In assembling these three strains of thought, my aim has been fourfold. First, I have taken North African and Tunisian researchers and agronomists, and the communities to which they are or were accountable, as a starting point. In mostly amplifying their work, I have hoped to counter epistemologies and methods which take such social scientists as raw data and information for theoretical construction and reconstruction whose priorities, methods, aims and points of reference are set elsewhere (Al-Hardan 2017). Second, I have excavated buried and certainly little-known North African heterodox thought, which not only addressed the problems of their time, but of ours. Third, I have aimed to offer resources for an emerging regional conversation about food sovereignty, one still newly born in Tunisia, but which may become ever more centre stage as struggles in the country’s periphery increasingly take on the environmentalism of the poor’s rhetoric and framing (Martínez-Alier 2003).10 Such struggles, repressed under authoritarian lumpen-developmentalism, are developing and deepening. In their demand for changing rural power, they offer a path towards a sustainable modernity that desperately needs reconsidering, in Tunisia and indeed everywhere.

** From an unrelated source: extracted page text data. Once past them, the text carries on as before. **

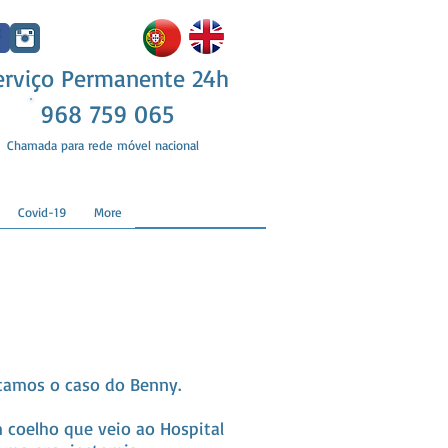
erviço Permanente 24h
968 759 065
Chamada para rede móvel nacional
Covid-19
More
tamos o caso do Benny.
 coelho que veio ao Hospital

And, fourth, I have sought to highlight the continuing centrality of the agrarian question and small family farming to questions of development and underdevelopment in the MENA region and especially Tunisia. The country’s decision to push too hard and too early towards high-capital technics brought with it a bevy of costs with which the country is still reckoning. The solutions some thinkers then pushed almost certainly still speak to the present moment and its needs.
It is with those needs in mind that in this article I have offered an intellectual history of some seminal contributions to Arab anti-systemic thought, and sought to understand what they might offer and what they might be offered from the movements clustered around the slogan of food sovereignty. In so doing, I have sought to chronicle and pay homage to brilliant and path-breaking attempts from the regions’ peoples at understanding the world in front of them and, in interpreting that world, casting light on what could be done to change it.